Surviving High-Conflict Divorce: Legal Abuse, Smear Campaigns, and Finding Hope
High-conflict divorce is not just a difficult breakup—it’s an entirely different experience that can drain finances, erode mental health, and deeply affect children. In a recent episode of Bent Not Broken, I spoke with Lisa Johnson, co-founder of Been There, Got Out, to unpack what truly makes a divorce “high conflict” and how people can survive it with clarity and strength.
Lisa explains that while many divorces begin with anger and chaos, high-conflict cases don’t settle over time. Instead, the conflict escalates—often fueled by addiction, personality disorders, or coercive control. Financial abuse is a nearly universal red flag. When one partner controls access to money, information, or decision-making, that imbalance often carries straight into the legal process through hidden assets, stalled discovery, and endless court battles.
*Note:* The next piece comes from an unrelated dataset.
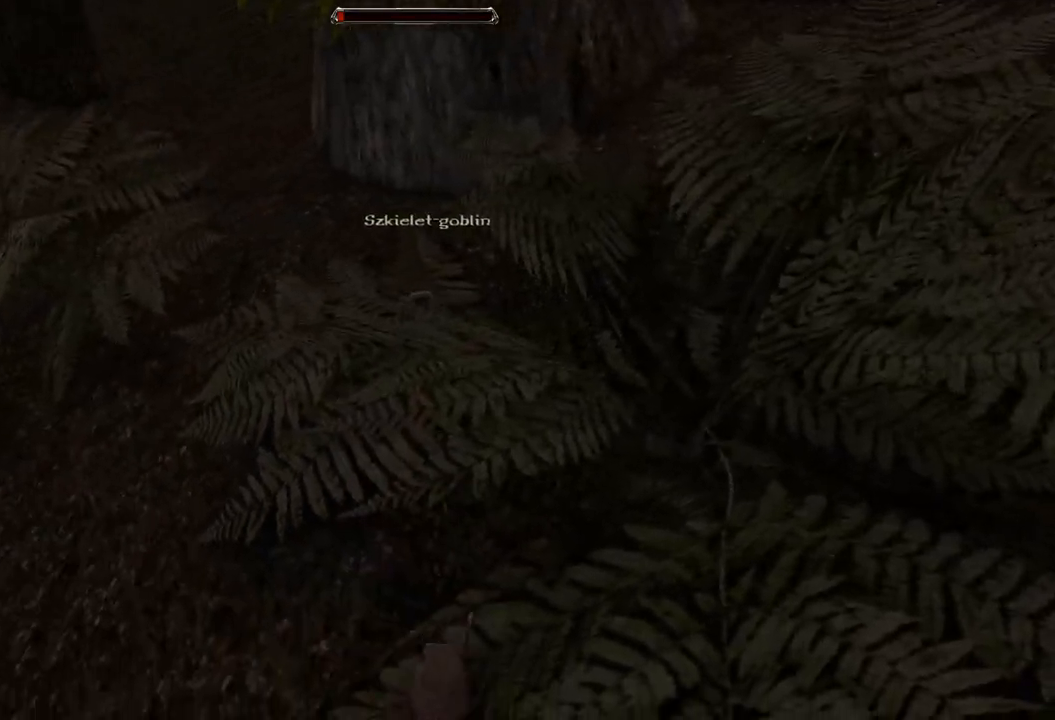
{"keys": [], "mouse": [], "events": [[140, "mouse_left", "down"], [300, "mouse_left", "up"]]}
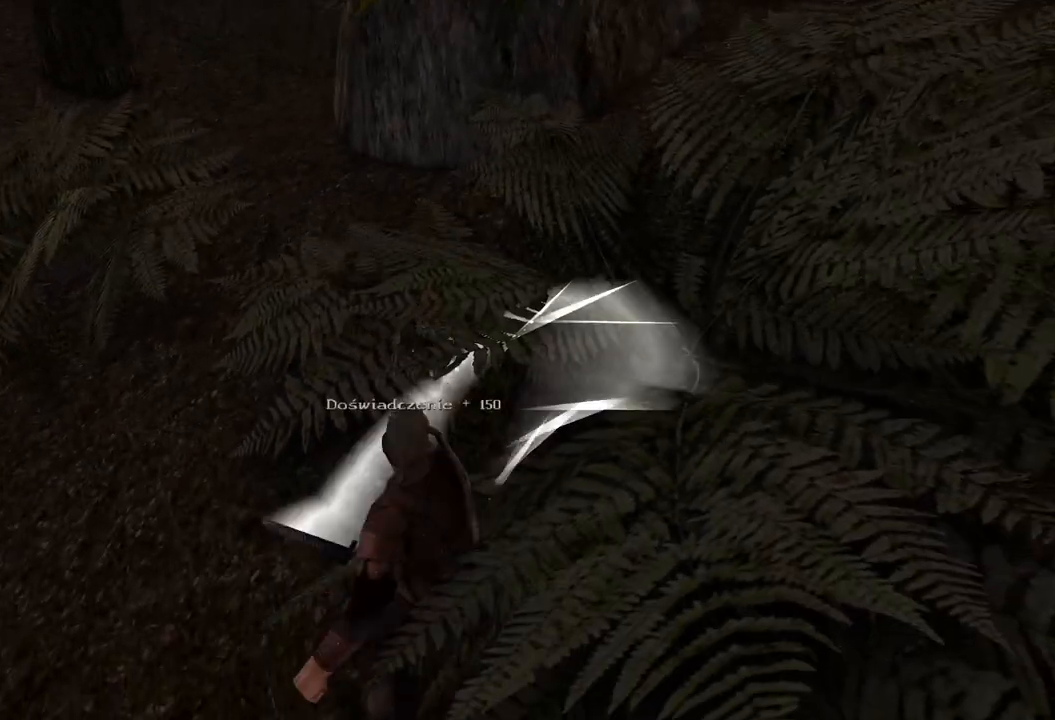
{"keys": [], "mouse": [], "events": []}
One of the most damaging—but least understood—dynamics is legal abuse, where the court system itself is weaponized. This can look like repeated frivolous motions meant to exhaust the other parent financially or chronic refusal to comply with court orders, forcing constant returns to court. Over time, this wears people down emotionally and financially, leaving them doubting themselves and the system meant to protect them.
The impact on children can be devastating, especially when parental alienation enters the picture. Lisa emphasizes that protecting children doesn’t start with correcting lies—it starts with emotional regulation. When parents remain calm, validate feelings, and consistently show up, children eventually see the contrast between manipulation and safety.
Perhaps the most powerful message from this conversation is hope. Feeling angry, exhausted, or defeated does not mean you’re failing—it means you’re responding to an abnormal situation. With the right support, strategy, and boundaries, healing is possible. Life after legal abuse can be not just survivable, but deeply fulfilling.
You are not broken. You are navigating something extraordinarily hard—and you don’t have to do it alone.